Universiti Teknologi Malaysia associate professor in property economics Dr Muhammad Najib Razali said Malaysia has long faced an imbalance between supply and demand, especially in the affordable housing segment.

"To address this, developers must strengthen their market analysis and ensure new launches are aligned with real, localised demand, not just general market trends, to avoid oversupply in the wrong segments," he said.

Juwai IQI co-founder and group chief executive officer Kashif Ansari said while it may appear contradictory to see a drop in transactions alongside a surge in construction, it is actually a reflection of two separate timelines.

"Much of the construction we are seeing now was planned and financed months or years ago. Developers are betting on the future, not just the moment.

"The strong results in 2024 gave them even more confidence. The value of construction work done surged 20 per cent last year to RM158.8 billion, with residential building growing nearly 40 per cent," he added.

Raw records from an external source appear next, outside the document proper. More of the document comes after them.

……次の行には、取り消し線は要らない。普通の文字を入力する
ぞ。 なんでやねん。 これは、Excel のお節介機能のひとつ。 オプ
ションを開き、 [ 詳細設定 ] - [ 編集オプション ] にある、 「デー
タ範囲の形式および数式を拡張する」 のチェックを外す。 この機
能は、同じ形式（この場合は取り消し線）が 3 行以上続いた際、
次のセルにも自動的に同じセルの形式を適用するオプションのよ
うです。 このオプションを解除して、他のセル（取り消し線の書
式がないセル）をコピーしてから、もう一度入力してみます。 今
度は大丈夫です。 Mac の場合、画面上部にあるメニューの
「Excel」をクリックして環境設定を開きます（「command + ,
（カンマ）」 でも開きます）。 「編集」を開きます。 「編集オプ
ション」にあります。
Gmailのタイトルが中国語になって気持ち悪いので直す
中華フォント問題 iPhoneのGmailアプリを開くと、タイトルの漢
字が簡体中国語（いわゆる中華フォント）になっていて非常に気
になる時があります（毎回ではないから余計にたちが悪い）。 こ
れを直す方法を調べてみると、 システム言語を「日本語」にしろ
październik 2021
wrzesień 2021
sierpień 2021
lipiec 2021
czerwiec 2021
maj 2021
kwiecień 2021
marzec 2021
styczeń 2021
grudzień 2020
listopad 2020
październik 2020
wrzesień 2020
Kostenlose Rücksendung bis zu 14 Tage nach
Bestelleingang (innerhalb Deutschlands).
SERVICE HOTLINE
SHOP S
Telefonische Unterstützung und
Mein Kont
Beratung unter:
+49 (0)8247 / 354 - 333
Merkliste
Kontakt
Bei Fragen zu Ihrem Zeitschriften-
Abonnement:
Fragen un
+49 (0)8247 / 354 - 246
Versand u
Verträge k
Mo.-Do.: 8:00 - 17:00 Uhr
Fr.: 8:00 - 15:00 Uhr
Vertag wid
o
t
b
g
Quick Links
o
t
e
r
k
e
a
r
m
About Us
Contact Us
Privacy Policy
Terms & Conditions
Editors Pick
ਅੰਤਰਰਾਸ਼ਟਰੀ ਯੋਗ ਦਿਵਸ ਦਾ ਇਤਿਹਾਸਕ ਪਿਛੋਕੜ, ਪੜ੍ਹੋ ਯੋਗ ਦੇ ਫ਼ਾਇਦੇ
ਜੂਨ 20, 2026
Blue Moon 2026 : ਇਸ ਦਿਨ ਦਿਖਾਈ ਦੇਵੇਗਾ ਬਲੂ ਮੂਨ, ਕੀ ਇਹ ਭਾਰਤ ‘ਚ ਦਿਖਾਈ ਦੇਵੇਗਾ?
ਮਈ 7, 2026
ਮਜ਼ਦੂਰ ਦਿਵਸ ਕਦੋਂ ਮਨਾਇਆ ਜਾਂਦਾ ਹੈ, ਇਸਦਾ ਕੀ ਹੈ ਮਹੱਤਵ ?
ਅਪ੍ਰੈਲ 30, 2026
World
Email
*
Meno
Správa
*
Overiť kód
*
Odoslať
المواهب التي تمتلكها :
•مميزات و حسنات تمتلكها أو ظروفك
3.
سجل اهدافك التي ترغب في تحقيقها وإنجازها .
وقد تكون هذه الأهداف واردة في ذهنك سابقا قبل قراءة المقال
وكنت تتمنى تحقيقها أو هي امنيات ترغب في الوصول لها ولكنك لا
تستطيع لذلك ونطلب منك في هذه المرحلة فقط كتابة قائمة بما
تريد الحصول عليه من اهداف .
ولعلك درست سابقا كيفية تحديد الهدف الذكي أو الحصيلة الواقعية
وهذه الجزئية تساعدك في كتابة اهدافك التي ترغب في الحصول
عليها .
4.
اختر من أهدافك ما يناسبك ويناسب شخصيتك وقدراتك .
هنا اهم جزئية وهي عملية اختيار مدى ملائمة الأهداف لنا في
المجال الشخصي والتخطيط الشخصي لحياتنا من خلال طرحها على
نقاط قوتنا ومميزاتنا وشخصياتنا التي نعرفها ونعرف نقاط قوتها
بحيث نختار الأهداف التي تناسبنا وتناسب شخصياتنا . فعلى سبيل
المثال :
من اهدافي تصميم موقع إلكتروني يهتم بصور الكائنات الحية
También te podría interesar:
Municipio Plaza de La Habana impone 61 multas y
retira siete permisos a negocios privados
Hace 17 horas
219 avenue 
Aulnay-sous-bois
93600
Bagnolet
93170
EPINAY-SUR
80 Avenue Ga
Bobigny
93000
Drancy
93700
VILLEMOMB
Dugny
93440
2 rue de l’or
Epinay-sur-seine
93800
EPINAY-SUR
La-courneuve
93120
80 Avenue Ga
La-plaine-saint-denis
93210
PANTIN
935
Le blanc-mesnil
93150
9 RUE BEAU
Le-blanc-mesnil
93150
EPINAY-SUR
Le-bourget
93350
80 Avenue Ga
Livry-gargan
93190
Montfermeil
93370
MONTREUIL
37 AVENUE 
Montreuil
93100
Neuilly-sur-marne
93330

Kashif said while fewer people and companies bought any kind of real estate in the first quarter, that hides the fact that some segments actually improved.

"Residential made up 61 per cent of all transactions, demonstrating sustained demand. And look at terraced homes, where prices climbed by 2.2 per cent in a single quarter," he added.

Temporary Slowdown
Najib said although the first quarter reflects a slowdown, it is too early to conclude that this signals a long-term trend.

He said Malaysia's property market has historically been cyclical, and seasonal or short-term factors (such as timing of launches, interest rate expectations, or political developments) can influence quarterly numbers.

"However, if economic uncertainties persist or consumer confidence weakens, we could see the softer trend continue through the mid-year, though pockets of resilience might remain, especially in affordable housing or niche market segments," he added.

Meanwhile, Kashif said the first-quarter slowdown appears to be a temporary pause, pointing out that the beginning of the year is typically quieter and that global uncertainties likely caused some buyers to hold back.

"But Malaysia has solid fundamentals, like stable interest rates and steady job growth, and I expect momentum to return in the second quarter and third quarter.

"The number of transactions will increase because buyers who held back out of worries about the global situation will go ahead with their purchases.

"One thing that gives me confidence is the rise in new launches. Developers do not commit unless they believe demand will follow," he added.

Kashif said sales activity typically rebounds within a quarter or two, and if sentiment remains stable, many of the delays seen in the first quarter could translate into transactions in the second half of the year.